Extracted data section start

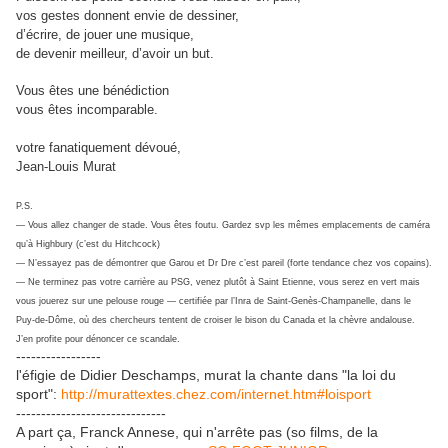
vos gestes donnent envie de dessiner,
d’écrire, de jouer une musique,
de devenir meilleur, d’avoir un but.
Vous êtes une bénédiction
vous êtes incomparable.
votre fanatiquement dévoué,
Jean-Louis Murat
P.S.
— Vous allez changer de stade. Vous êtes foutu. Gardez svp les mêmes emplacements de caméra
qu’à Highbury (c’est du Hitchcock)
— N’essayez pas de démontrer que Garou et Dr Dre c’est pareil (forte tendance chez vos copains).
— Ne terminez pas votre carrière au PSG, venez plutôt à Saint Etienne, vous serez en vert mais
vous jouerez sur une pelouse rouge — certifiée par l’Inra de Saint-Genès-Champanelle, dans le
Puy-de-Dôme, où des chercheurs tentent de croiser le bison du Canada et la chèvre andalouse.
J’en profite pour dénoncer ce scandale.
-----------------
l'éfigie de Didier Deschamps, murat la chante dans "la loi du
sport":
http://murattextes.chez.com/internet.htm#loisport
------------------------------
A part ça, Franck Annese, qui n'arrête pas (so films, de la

Extracted data section end
Extracted data section start

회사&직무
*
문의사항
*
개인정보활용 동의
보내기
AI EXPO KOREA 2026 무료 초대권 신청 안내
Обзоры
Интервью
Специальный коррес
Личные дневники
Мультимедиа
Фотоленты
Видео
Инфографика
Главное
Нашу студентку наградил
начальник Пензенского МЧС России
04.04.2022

Extracted data section end

### Job
Can you copy out the material from the line containing "vos gestes donnent" through the line containing "qu’à Highbury (c’est du Hitchcock)", character for character?

### Reply to the exercise
vos gestes donnent envie de dessiner,
d’écrire, de jouer une musique,
de devenir meilleur, d’avoir un but.
Vous êtes une bénédiction
vous êtes incomparable.
votre fanatiquement dévoué,
Jean-Louis Murat
P.S.
— Vous allez changer de stade. Vous êtes foutu. Gardez svp les mêmes emplacements de caméra
qu’à Highbury (c’est du Hitchcock)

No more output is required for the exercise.